Look, I've been there with a kid who has serious issues and I know the amount of time and doctors and medications and therapy that it takes to start making progress. I've lived it, and frankly September to April is not nearly enough of a time investment to throw up your hands and abandon your kid. I KNOW how long it takes for you to evaluate how well a particular course of treatment, medication or therapy is working. And I know for a fact there is no way that 7 months would have been an adequate amount of time for her to locate appropriate medical and psychological care for that boy and to evaluate treatment efficacy. No way. Our quest for diagnosis and treatment took years to make progress. And it evolves constantly. Is this working? How about that? Medication dosage appropriate? How long are her cycles? How consistent is our structure?
There is nothing acceptable in my eyes about how Ms. Hansen handled this situation. At the very least, if he was being violent and she could not control him, she should have gotten an emergency hospitalization, which would have led to serious evaluation and possible long term residential treatment. No emergency room would have refused care to her, even if she couldn't pay. She could have notified the agency of the issues they were having. Even if it was the right decision to make that she wasn't equipped to parent him, she should have worked with them to reach a solution.
Putting a seven year old boy on a plane by himself to a foreign country with the equivalent of a note pinned to his shirt is NOT an appropriate solution.

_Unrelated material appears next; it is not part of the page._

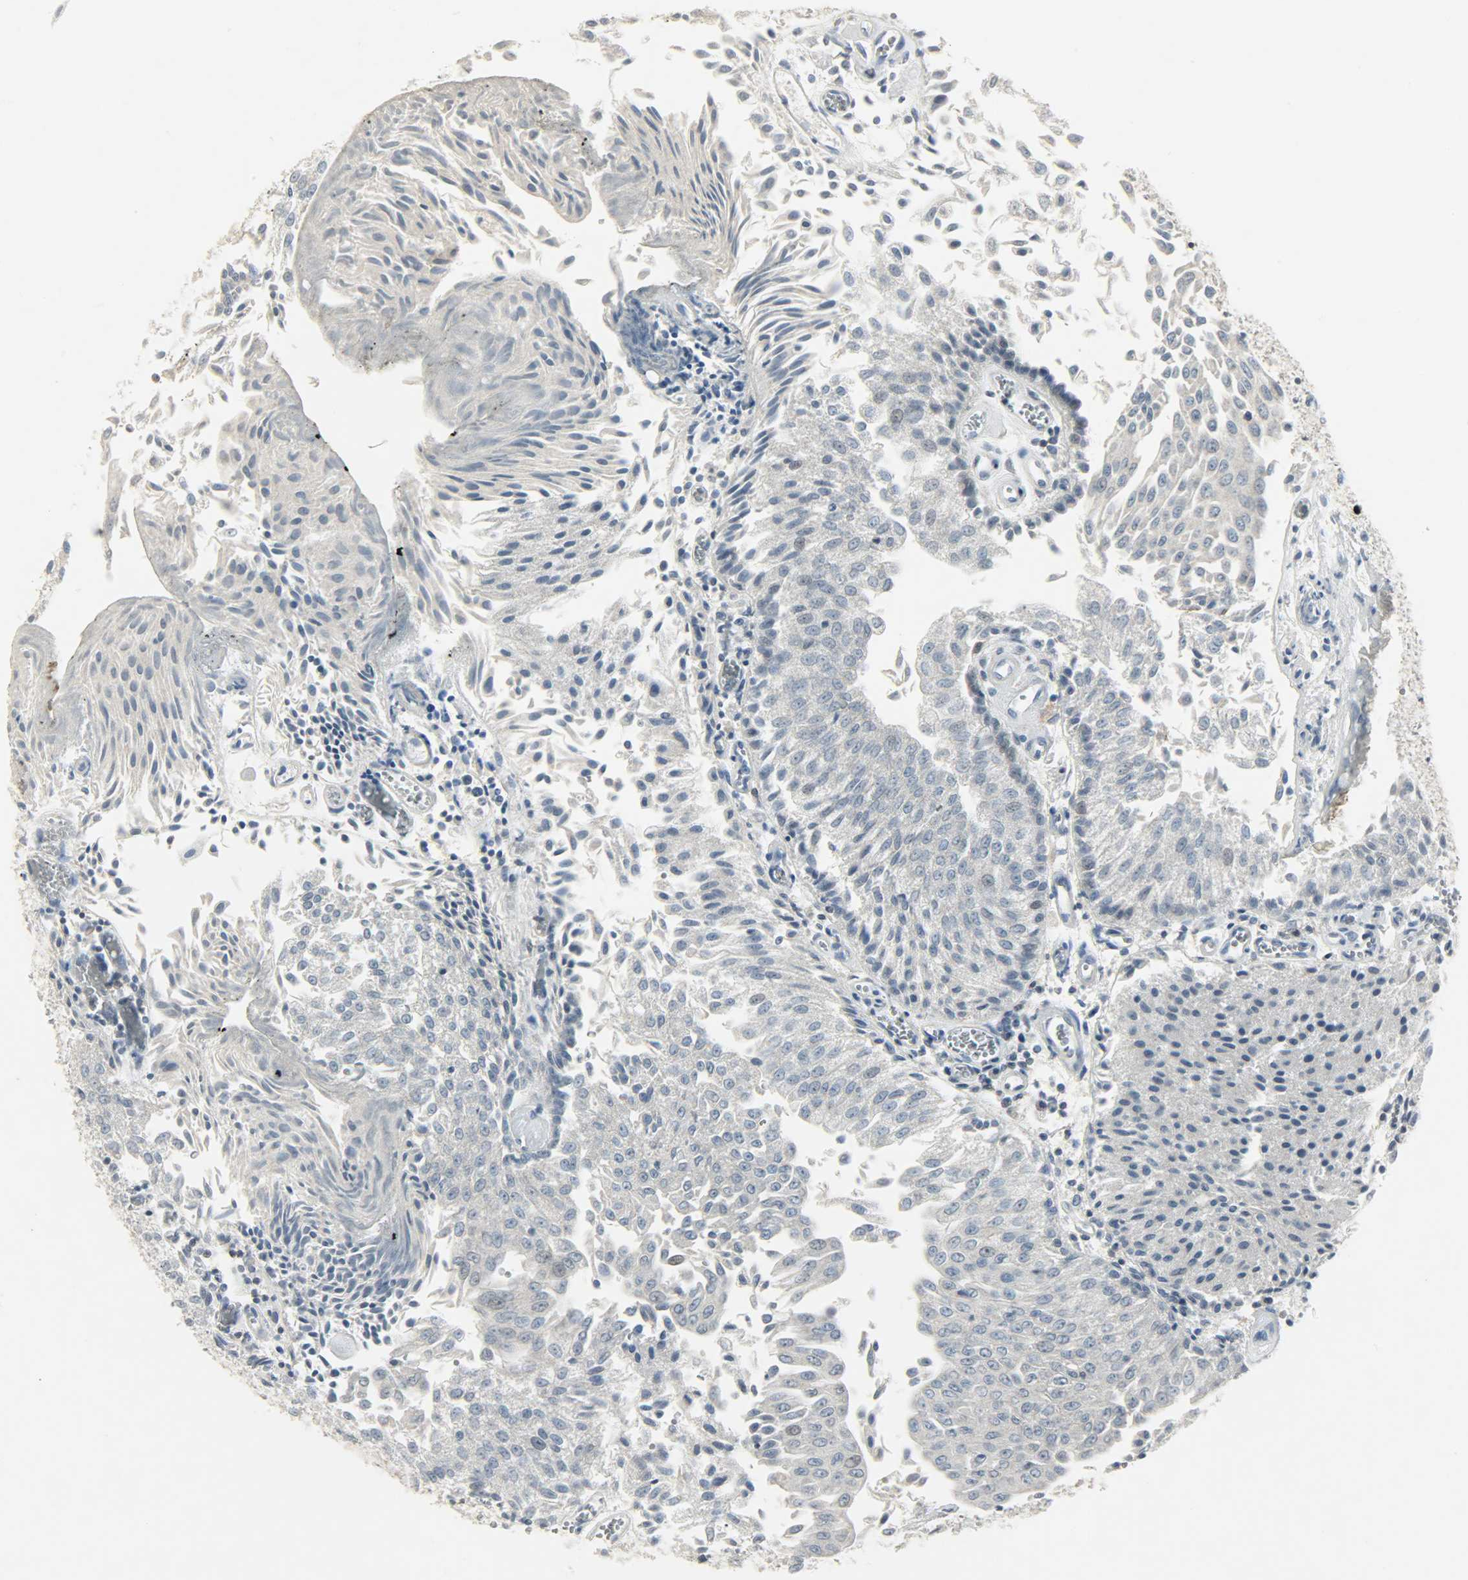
{"staining": {"intensity": "weak", "quantity": "<25%", "location": "cytoplasmic/membranous,nuclear"}, "tissue": "urothelial cancer", "cell_type": "Tumor cells", "image_type": "cancer", "snomed": [{"axis": "morphology", "description": "Urothelial carcinoma, Low grade"}, {"axis": "topography", "description": "Urinary bladder"}], "caption": "Low-grade urothelial carcinoma stained for a protein using immunohistochemistry displays no expression tumor cells.", "gene": "CAMK4", "patient": {"sex": "male", "age": 86}}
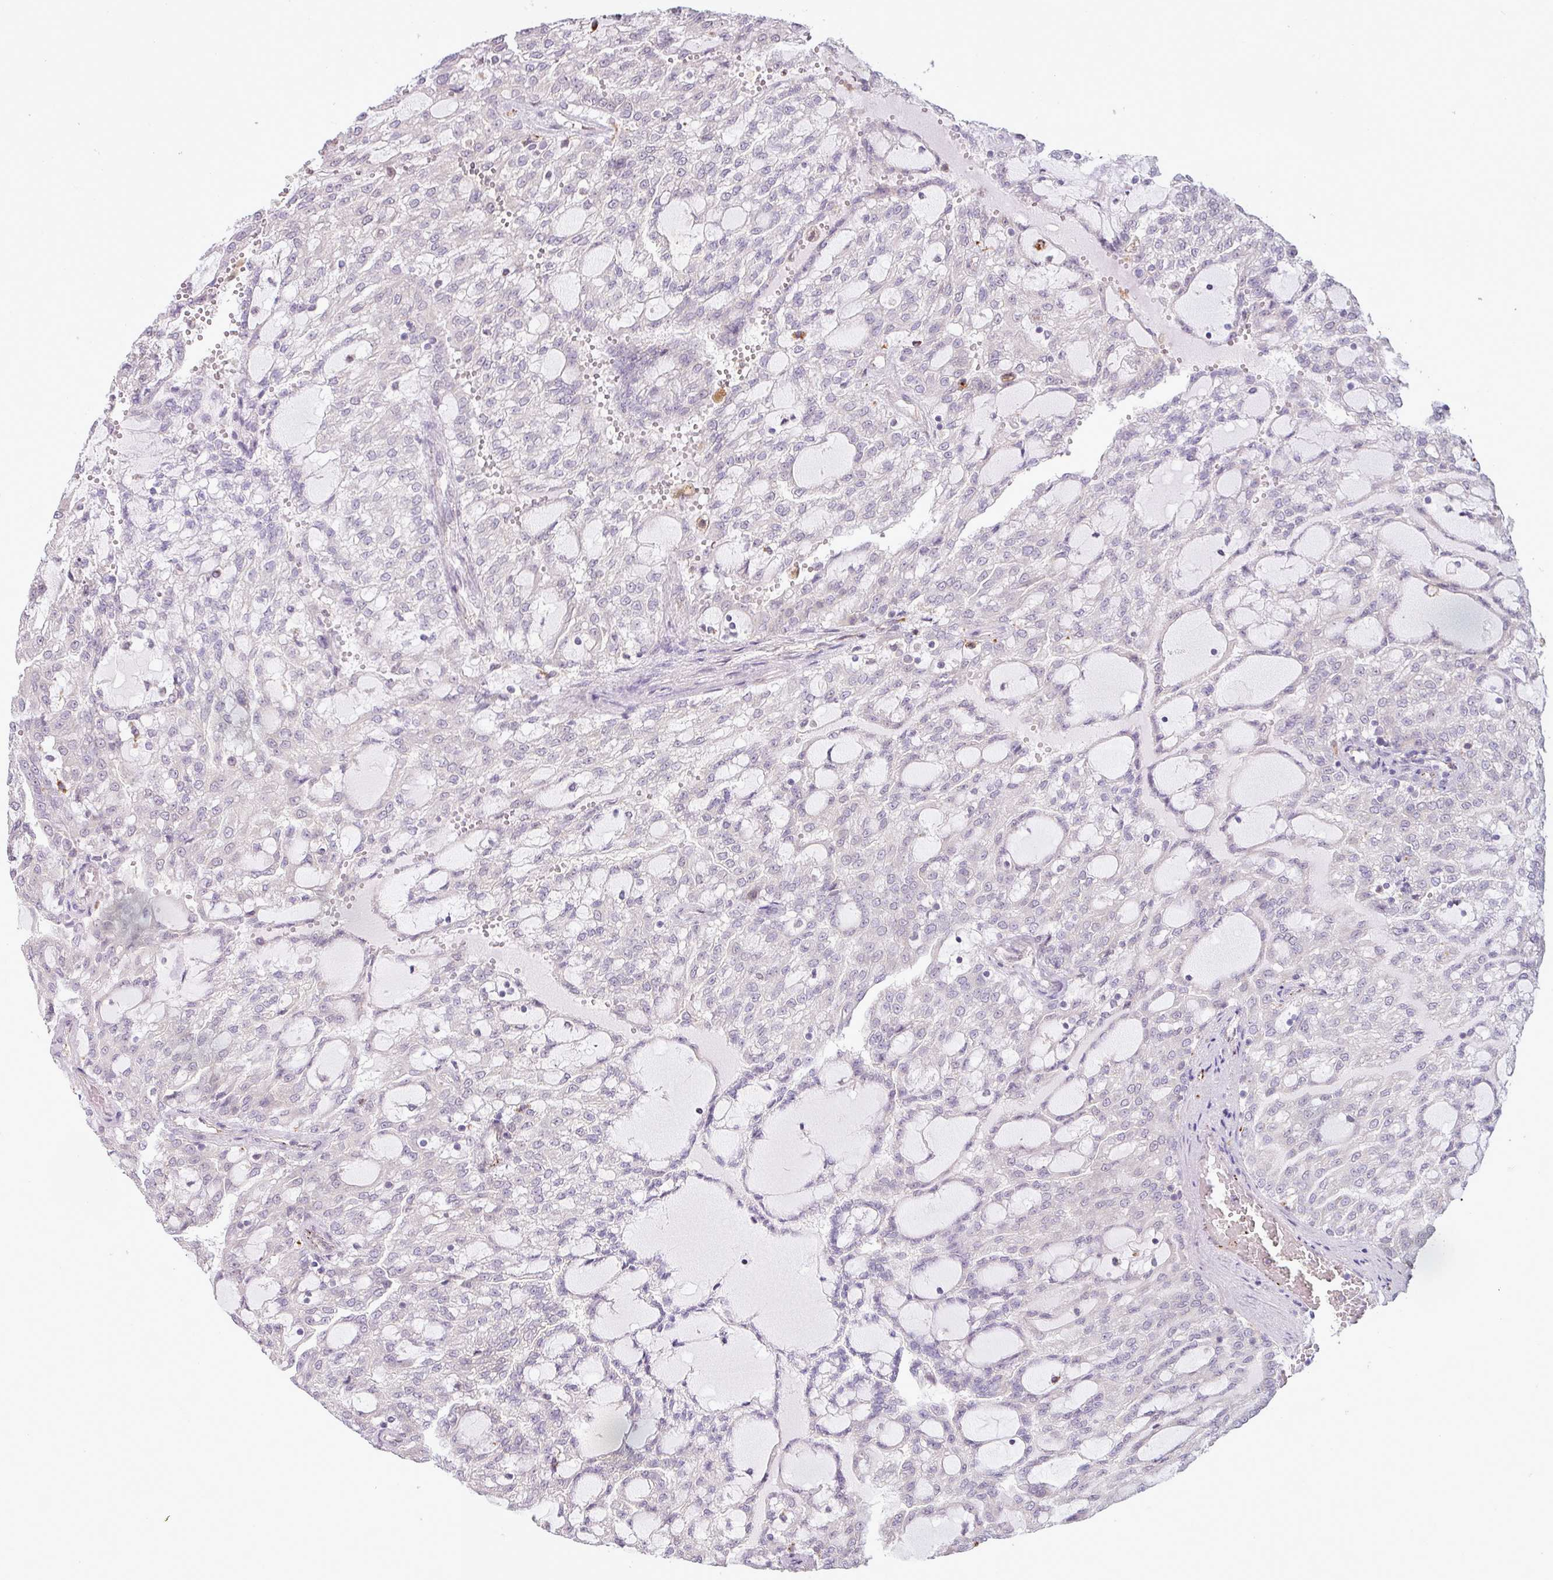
{"staining": {"intensity": "negative", "quantity": "none", "location": "none"}, "tissue": "renal cancer", "cell_type": "Tumor cells", "image_type": "cancer", "snomed": [{"axis": "morphology", "description": "Adenocarcinoma, NOS"}, {"axis": "topography", "description": "Kidney"}], "caption": "Tumor cells are negative for protein expression in human adenocarcinoma (renal).", "gene": "CCDC144A", "patient": {"sex": "male", "age": 63}}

Ultimately, whether karmic justice is served, the story is more sad than outrageous. Artyem is still a little boy who needs a family. I'm sure that with the amount of attention his story has received that he now has a better than ever chance of getting one, but who can say how much hurt his young heart can overcome? How much worse will his chances of overcoming his issues be because of what Torry Hansen did?
There are lessons to be learned here, I hope the world is paying attention.